For Powell, Tony was never on his dream roles wish list, but the creative team behind the revived production was what drew him in.
“I knew from the day that this project was being announced that I wanted to work with these people,” he says. “I didn’t think there was a part for me in the show, but I wanted so badly just to be part of this process in some capacity.”
In addition to performing, Powell is signed with New Pandemics modeling agency and appears in the new Helmut Lang campaign. Fashion, he says, is a passion, but he’s not leaving the stage for modeling anytime soon.
“Modeling was sort of a way for me to get involved in fashion, but hopefully I can sort of partner with friends and be involved in a capacity that’s a little bit more than just posing for pictures,” Powell says.

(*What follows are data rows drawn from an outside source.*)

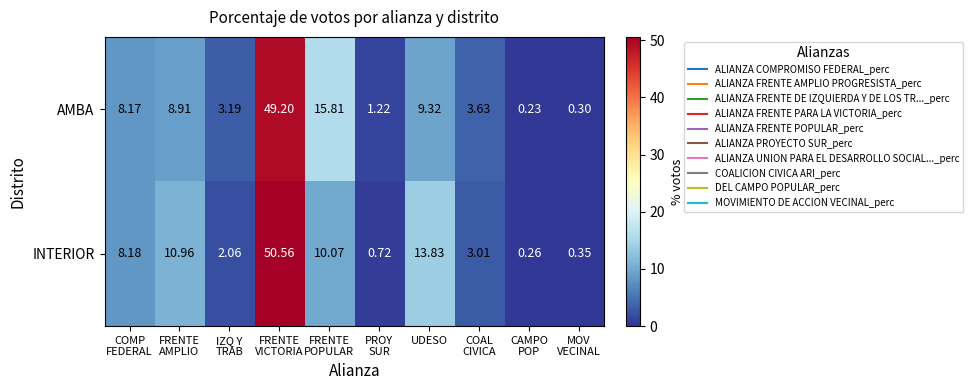

Rank the series by their average value, from highest to lowest.

INTERIOR, AMBA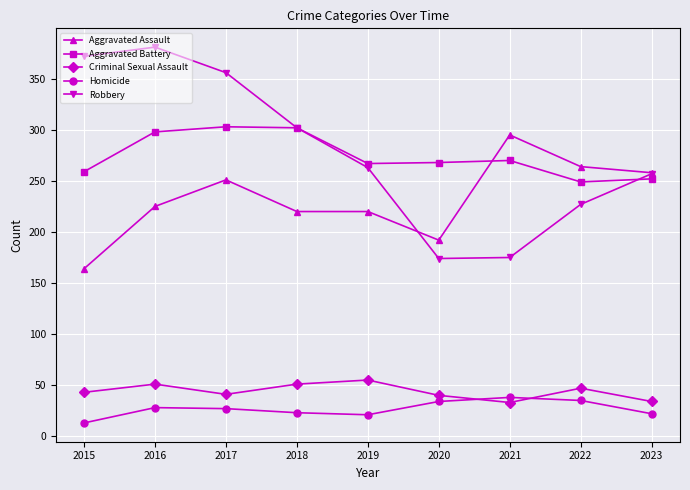

What is the spread (max minus min) of values at 2022?

229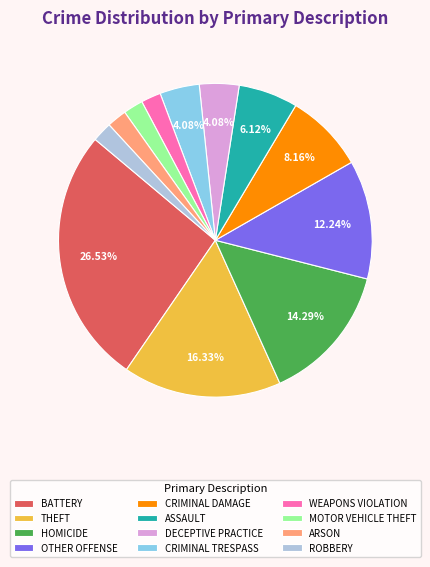

Which category has the biggest portion of the pie?

BATTERY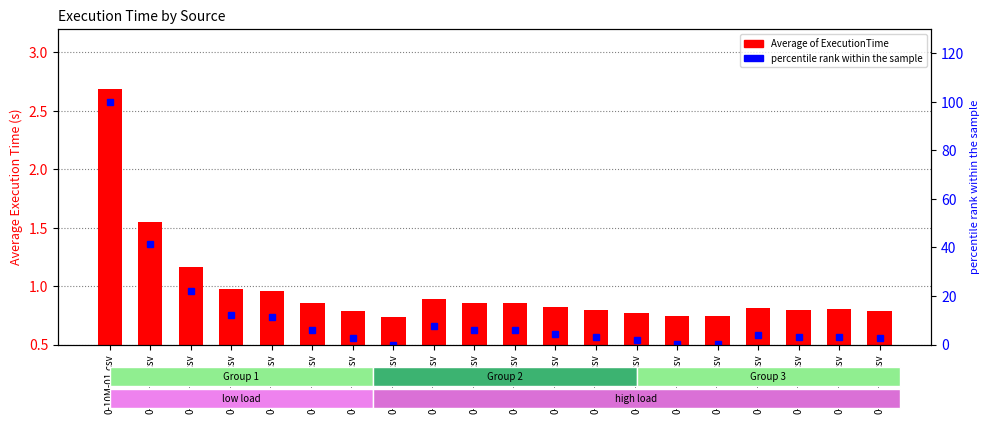

Are the bars grouped side by side (vs. stacked)?

Yes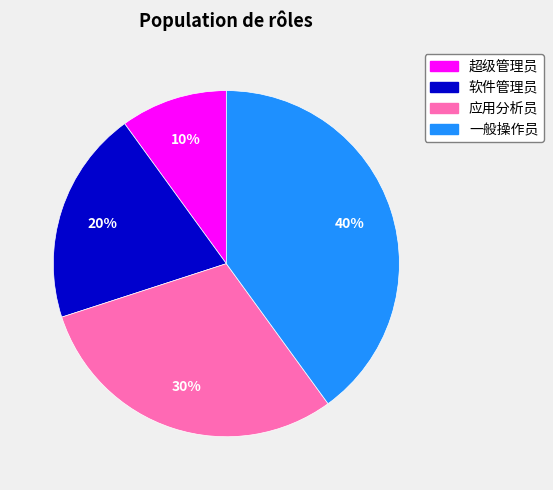

True or false: 应用分析员 accounts for 30% of the total.

True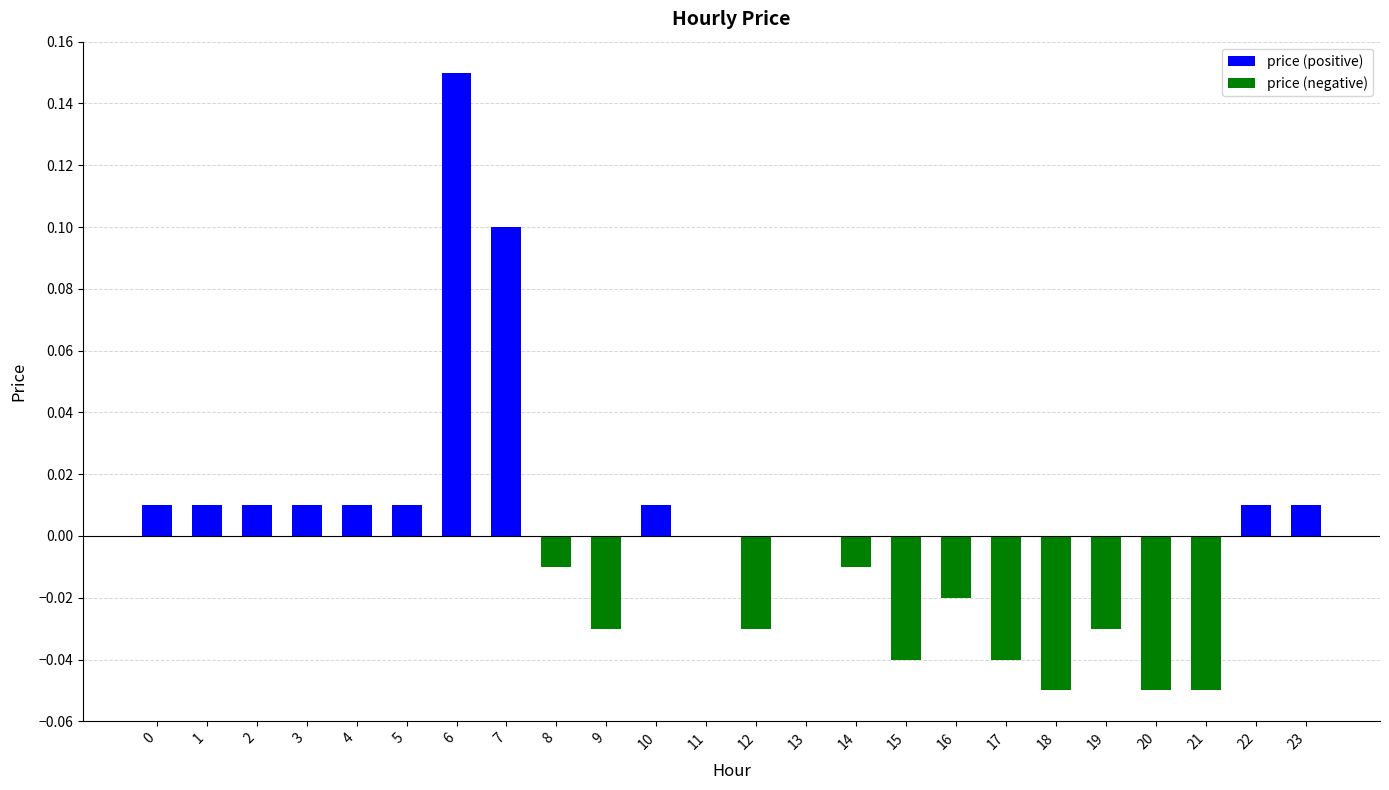

Which category has the highest value across all series?

6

Much like their motivations for joining the production, their methods of preparation varied: Powell was researched, while Pimentel went personal.
“Mine was mostly talking to friends and colleagues and my own family about Hispanic culture, and looking into making sure that Maria is played authentically,” Pimentel says. “And a lot of it also was trying to bring out a part of Maria that’s never brought out, which is a stronger side with a lot more determination and strong will in her. A lot of kind of shaking off the old notions of who she’s supposed to be and letting her be whoever she wants.”
Powell, meanwhile, wanted to make sure he had an understanding of gang violence in New York and of the psychology behind pack mentality, of “what makes Tony leave the gang in search of something more for his life,” he says. “The falling in love stuff is easy. Especially when you’re working with someone like Shereen. All that stuff is something that you find in the room.”